▸ **Input records**
+ + +

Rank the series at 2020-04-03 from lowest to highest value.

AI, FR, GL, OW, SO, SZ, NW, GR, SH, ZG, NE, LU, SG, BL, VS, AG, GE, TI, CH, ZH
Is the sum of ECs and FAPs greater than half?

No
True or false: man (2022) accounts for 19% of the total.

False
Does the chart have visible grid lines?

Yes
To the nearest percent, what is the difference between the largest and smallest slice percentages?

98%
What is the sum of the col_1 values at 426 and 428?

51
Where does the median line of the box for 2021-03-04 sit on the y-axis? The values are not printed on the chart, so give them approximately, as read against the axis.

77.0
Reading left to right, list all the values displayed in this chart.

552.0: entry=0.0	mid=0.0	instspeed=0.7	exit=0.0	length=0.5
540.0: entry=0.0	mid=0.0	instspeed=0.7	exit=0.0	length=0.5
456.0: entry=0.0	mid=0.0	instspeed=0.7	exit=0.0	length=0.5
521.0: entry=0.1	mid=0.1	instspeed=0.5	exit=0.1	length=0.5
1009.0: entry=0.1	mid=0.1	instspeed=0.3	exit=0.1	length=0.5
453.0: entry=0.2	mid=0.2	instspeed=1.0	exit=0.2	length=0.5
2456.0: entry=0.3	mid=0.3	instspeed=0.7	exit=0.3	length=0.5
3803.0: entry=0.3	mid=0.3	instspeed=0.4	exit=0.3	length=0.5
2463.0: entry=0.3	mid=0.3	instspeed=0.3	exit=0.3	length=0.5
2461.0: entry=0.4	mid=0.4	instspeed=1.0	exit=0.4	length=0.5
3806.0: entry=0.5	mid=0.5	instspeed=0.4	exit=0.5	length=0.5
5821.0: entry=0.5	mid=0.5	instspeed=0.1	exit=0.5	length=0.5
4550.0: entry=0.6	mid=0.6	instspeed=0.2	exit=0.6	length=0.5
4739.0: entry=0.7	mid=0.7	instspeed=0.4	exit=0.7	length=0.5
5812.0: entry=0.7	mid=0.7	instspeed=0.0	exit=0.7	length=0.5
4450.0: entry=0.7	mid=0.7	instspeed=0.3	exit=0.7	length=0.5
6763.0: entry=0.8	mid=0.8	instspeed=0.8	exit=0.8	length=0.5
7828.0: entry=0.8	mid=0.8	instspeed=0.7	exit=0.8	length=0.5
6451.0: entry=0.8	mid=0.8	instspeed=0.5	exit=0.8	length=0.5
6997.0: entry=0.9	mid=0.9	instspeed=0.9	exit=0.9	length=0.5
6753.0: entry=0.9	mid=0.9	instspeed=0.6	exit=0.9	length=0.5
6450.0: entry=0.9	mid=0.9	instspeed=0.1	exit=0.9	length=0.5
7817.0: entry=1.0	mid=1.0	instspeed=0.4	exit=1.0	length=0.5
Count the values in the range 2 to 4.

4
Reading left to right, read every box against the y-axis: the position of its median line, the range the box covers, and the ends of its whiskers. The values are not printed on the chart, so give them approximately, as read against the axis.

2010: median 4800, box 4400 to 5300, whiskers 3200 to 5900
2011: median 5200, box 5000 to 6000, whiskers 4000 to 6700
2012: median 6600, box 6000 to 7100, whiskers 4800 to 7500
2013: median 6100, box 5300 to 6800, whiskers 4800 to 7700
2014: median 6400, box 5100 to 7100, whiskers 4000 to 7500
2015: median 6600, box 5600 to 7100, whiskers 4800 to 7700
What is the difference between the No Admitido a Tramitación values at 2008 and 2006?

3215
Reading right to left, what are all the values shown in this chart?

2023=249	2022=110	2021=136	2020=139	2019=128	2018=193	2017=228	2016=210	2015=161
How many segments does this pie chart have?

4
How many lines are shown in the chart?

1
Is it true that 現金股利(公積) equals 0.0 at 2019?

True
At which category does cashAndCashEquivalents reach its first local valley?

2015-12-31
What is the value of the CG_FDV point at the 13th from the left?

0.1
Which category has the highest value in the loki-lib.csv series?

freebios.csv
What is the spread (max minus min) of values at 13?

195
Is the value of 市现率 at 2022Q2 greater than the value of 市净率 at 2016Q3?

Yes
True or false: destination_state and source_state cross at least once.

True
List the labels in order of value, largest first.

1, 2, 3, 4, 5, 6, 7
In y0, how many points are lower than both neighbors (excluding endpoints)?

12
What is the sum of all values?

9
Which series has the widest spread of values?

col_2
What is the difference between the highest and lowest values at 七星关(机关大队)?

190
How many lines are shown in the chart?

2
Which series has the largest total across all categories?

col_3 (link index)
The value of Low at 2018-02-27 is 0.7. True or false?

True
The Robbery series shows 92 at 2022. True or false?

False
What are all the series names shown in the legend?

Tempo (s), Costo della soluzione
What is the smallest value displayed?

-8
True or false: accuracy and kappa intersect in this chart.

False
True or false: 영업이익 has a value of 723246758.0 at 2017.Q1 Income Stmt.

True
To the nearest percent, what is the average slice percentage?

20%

+ + +

▸ **Exercise instructions**
Turn the entries above into a JSON list of strings, one string per line, starting with the first line and stopping after the line that contains "Reading left to right, list". Leave out blank lines.

▸ **Finished exercise**
[
  "Rank the series at 2020-04-03 from lowest to highest value.",
  "AI, FR, GL, OW, SO, SZ, NW, GR, SH, ZG, NE, LU, SG, BL, VS, AG, GE, TI, CH, ZH",
  "Is the sum of ECs and FAPs greater than half?",
  "No",
  "True or false: man (2022) accounts for 19% of the total.",
  "False",
  "Does the chart have visible grid lines?",
  "Yes",
  "To the nearest percent, what is the difference between the largest and smallest slice percentages?",
  "98%",
  "What is the sum of the col_1 values at 426 and 428?",
  "51",
  "Where does the median line of the box for 2021-03-04 sit on the y-axis? The values are not printed on the chart, so give them approximately, as read against the axis.",
  "77.0",
  "Reading left to right, list all the values displayed in this chart."
]